Was könnte der Entwurf für Seelsorger, Sozialarbeiter oder Lehrer an Schulen bedeuten?

Angenommen, ein transsexueller Schüler wendet sich wegen Schwierigkeiten im Schulalltag an einen Schulsozialarbeiter. Nach dem Gespräch wünscht der Schüler weitergehende Beratung. Der Schulsozialarbeiter verweist an einen Pastor mit Erfahrung in vergleichbaren Situationen.
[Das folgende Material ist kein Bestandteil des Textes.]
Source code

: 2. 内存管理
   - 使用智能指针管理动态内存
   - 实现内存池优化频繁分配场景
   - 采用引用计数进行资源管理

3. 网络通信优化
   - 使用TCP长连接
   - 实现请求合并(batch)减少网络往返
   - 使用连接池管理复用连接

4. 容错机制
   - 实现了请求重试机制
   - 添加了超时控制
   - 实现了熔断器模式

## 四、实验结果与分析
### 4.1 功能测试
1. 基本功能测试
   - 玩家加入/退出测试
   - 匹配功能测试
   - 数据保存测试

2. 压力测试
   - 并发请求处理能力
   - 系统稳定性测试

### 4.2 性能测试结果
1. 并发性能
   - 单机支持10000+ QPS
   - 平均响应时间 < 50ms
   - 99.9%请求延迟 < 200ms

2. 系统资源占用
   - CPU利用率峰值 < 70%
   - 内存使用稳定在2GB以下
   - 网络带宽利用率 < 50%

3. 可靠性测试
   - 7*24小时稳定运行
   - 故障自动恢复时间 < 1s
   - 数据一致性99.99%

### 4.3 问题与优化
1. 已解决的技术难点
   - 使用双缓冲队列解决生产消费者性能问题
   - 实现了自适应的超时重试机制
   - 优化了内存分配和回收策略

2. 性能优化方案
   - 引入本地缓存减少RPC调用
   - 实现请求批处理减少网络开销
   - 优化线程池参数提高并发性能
Böllmann: „Jede Empfehlung von Beratern, die diesen Fragestellungen nicht automatisch affirmativ, sondern offen begegnen, könnte nach dem Entwurf als Vermittlung einer verbotenen Maßnahme verstanden werden. Jede hinterfragende Aussage der Mitarbeiter selbst könnte als ,Werbung‘ ausgelegt werden.“ Dann drohten Bußgelder von bis zu 30.000 Euro.

Was fordert die Deutsche Evangelische Allianz?

Sie setzt sich dafür ein, den Entwurf an den oben genannten Stellen deutlich zu verbessern, und hat in ihrer Stellungnahme entsprechende Vorschläge gemacht. Sie warnt, die Freiheit der Religionsausübung zu gefährden. Menschen müssten vor Übergriffen im Bereich ihrer sexuellen Orientierung geschützt werden und deren Realisierung müsse die persönliche Entscheidung einer Person bleiben, aber die Formulierungen im Entwurf führten zu erheblichen rechtlichen Unsicherheiten. Der Generalsekretär der Allianz, Reinhardt Schink (München), warnt: „Ein Gesetz, dessen Ziel der Schutz der Freiheit ist, darf nicht seinerseits in die Persönlichkeitsrechte und die Grundrechte der Religions- und Meinungsfreiheit eingreifen.“ Insbesondere müsse klar definiert sein, wie Information und Werbung voneinander zu differenzieren seien. Die Allianz lehnt es auch ab, jede nicht ausgelebte Sexualität als „Unterdrückung“ darzustellen: „Eine Hilfestellung, um in einem selbst gesteckten Rahmen zu leben, ist keine Unterdrückung.“

Was sagt die evangelische Kirche?

Die EKD lehnt in ihrer Stellungnahme Konversionstherapien „entschieden“ ab. Die Absicht, eine rechtliche Regelung zu schaffen, die die Entwicklung und Entfaltung der Persönlichkeit auch für nicht heterosexuelle Jugendliche besser schützt, wird begrüßt. Fraglich erscheine aber, ob der Straftatbestand der Unterdrückung hinreichend klar bestimmt sei. Denn das seelsorgliche Gespräch mit Heranwachsenden müsse davor geschützt werden, undifferenziert unter Strafandrohung gestellt zu werden.